А Алин папа не ушел в ОУН. Он еврей. Он всю жизнь играл на скрипке вместе с моей мамой, а сейчас тоже сидит без работы.

В городе откуда-то появилось много странных, чужих людей. Они шли с котомками, тележками, иногда ночевали прямо на улице. Мама сказала, что это евреи, сбежавшие из Варшавы и Кракова.

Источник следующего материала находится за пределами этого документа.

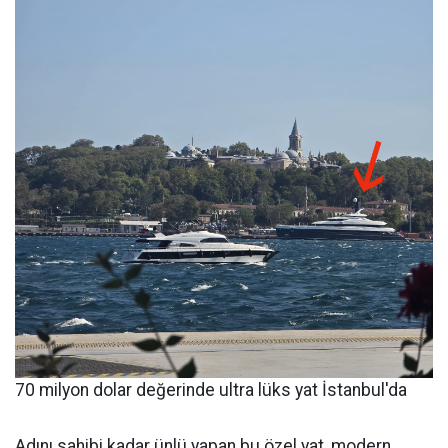
70 milyon dolar değerinde ultra lüks yat İstanbul'da
Adını sahibi kadar ünlü yapan bu özel yat, modern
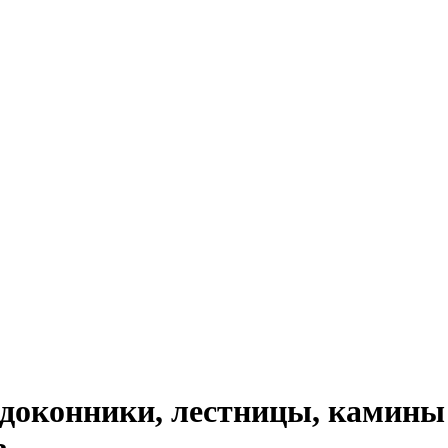
доконники, лестницы, камины 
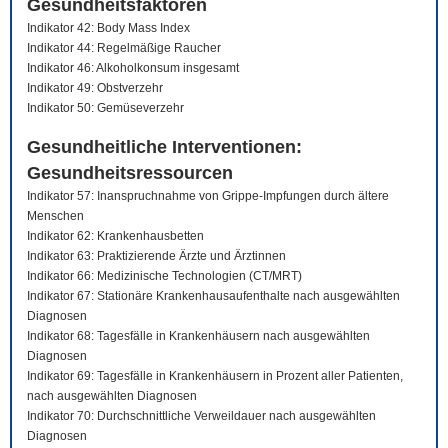
Gesundheitsfaktoren
Indikator 42: Body Mass Index
Indikator 44: Regelmäßige Raucher
Indikator 46: Alkoholkonsum insgesamt
Indikator 49: Obstverzehr
Indikator 50: Gemüseverzehr
Gesundheitliche Interventionen:
Gesundheitsressourcen
Indikator 57: Inanspruchnahme von Grippe-Impfungen durch ältere
Menschen
Indikator 62: Krankenhausbetten
Indikator 63: Praktizierende Ärzte und Ärztinnen
Indikator 66: Medizinische Technologien (CT/MRT)
Indikator 67: Stationäre Krankenhausaufenthalte nach ausgewählten
Diagnosen
Indikator 68: Tagesfälle in Krankenhäusern nach ausgewählten
Diagnosen
Indikator 69: Tagesfälle in Krankenhäusern in Prozent aller Patienten,
nach ausgewählten Diagnosen
Indikator 70: Durchschnittliche Verweildauer nach ausgewählten
Diagnosen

Она не объяснила, зачем они бегут, и почему бегут к нам – но и без этого было страшно.

На этих людей никто не обращал внимания, и они тоже ни с кем не общались. Постепенно они исчезали, на их место приходили новые – я не понимала, куда они деваются, но потом, проезжя мимо кладбища, совсем на окраине, увидела много деревянных сараев, вокруг которых суетились те самые люди…

В гимназии было все по-другому. Только это уже была не гимназия, а обычная школа. У нас стало много русских учителей. Они были вроде неплохие, но никто из них не знал ни по-украински, ни по-польски. А из нас никто не знал ни слова по-русски. Все уроки теперь проходили очень странно – учитель что-то говорил у доски, потом вызывал кого-нибудь по журналу, путая фамилии, ученик выходил, говорил, что ничего не понял, и садился обратно. Аля первая придумала говорить что-нибудь смешное по-польски про учителей. Если украинский они еще немного понимали, то польский не знали вообще. Теперь на всех уроках мы то и дело смеялись, а учителя злились и ставили нам двойки. Ну и что. Зато в школе нас бесплатно кормили, правда, совсем мало.